The [cargo-shipping] container era began in April 1956, when the Ideal-X, a converted tanker left over from the war, carried fifty-eight aluminum containers on its deck from Newark, New Jersey, to Houston, Texas. No one imagined this concept would turn the world economy upside down. It was conceived with an entirely different purpose in mind: to shave a few dollars off the cost of moving trucks between North Carolina and New York.

DBx: How would such entrepreneurial experimentation and discovery be handled under industrial policy? Not well, for sure.

First, in order to ensure that the particular industrial-policy scheme not be disrupted, experimentation of this sort is likely to be discouraged or outright prohibited. After all, a new way of, say, moving trucks between North Carolina and New York would almost certainly destroy some particular jobs. If those threatened jobs – for example, blue-collar truck-driving jobs – are of the sort that industrial policyists insist must be protected, then this experiment with a new manner of moving trucks from point A to point B must be squelched in the name of keeping the industrial policy intact.

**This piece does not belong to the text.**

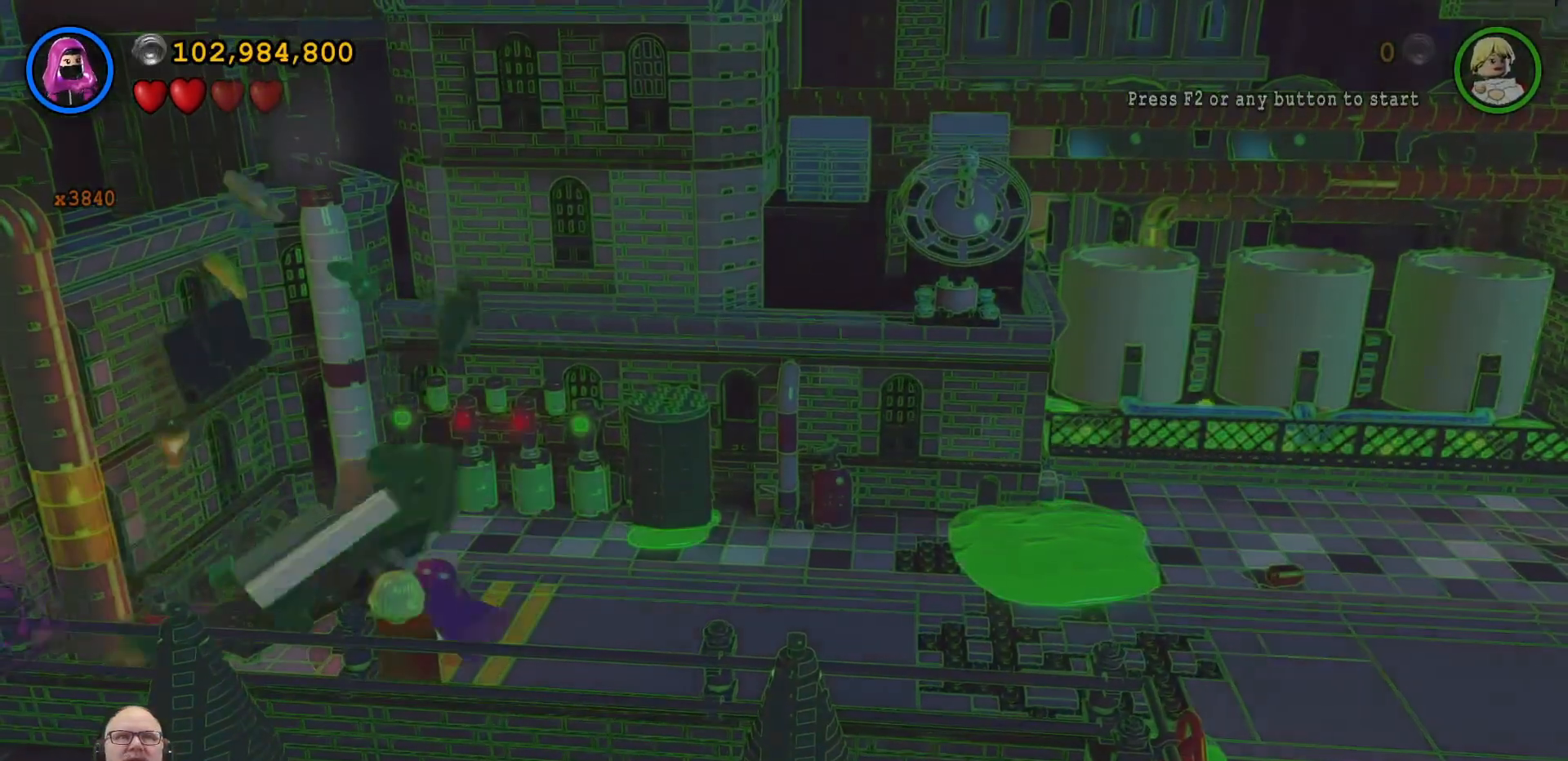
{"dt_ms": 500, "buttons": ["X"], "left_stick": "center", "right_stick": "center", "events": [[67, "X", "down"], [133, "X", "up"], [233, "X", "down"], [333, "X", "up"], [433, "X", "down"]]}
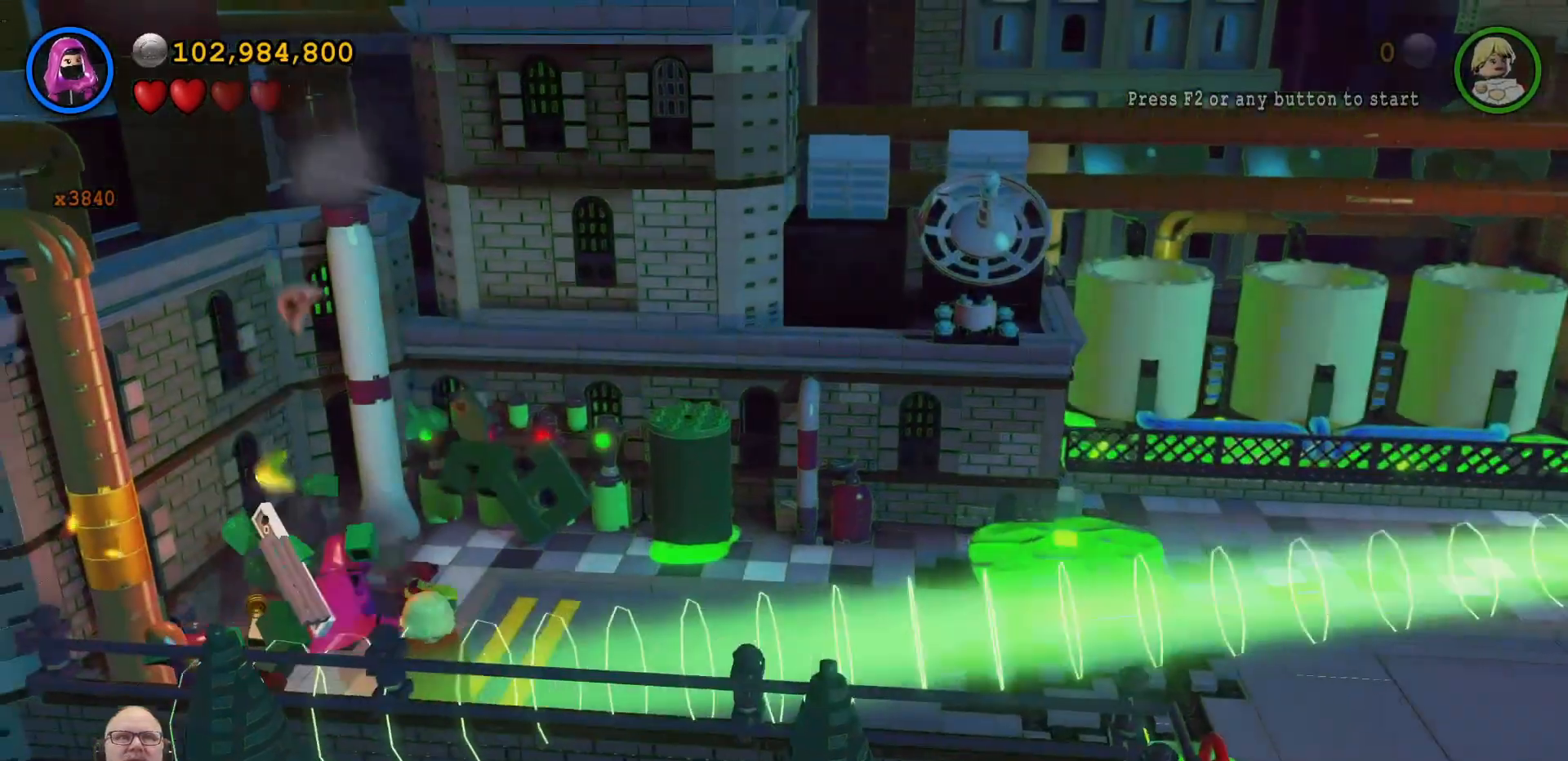
{"dt_ms": 500, "buttons": [], "left_stick": "center", "right_stick": "center", "events": [[67, "X", "up"], [200, "X", "down"], [300, "X", "up"]]}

Second, the experiment itself was the result of entrepreneurial alertness (specifically, the alertness of Malcom McLean). With industrial policy in place, it’s less likely than in a free market that entrepreneurs would exhibit such alertness, aware as they would surely be that any new production or distribution plans would either be squelched outright by industrial-policy mandarins, or be approved only after a long and bothersome review process.

Third, even if this particular experiment is permitted, under industrial policy it almost certainly would not have sparked the container revolution that so dramatically reduced the costs of shipping cargo by sea. In reality, for the April 1956 voyage of the Ideal-X to have sparked the container revolution, a number of follow-on entrepreneurial discoveries and innovations had to be made. Any one of these discoveries and innovations might well have been discouraged or quashed had the U.S. then had in place a policy worthy of the name “industrial policy.”

…..

It cannot be said too often: Entrepreneurial innovation is inseparable from capitalism. It is indispensable not only for economic growth but even for the maintenance (if such were our goal) of our current standard of living. (When objective facts on the ground change, innovation is necessary to deal with these changes. If, say, a source of raw materials dries up, innovation is necessary to find new sources or sufficient quantities of acceptable substitutes.) Yet industrial policy necessarily is hostile to innovation because innovation necessarily is not part of the industrial-policy plan. The fact that industrial policyists continue to ignore this reality should embarrass them. Alas, it seems not to do so.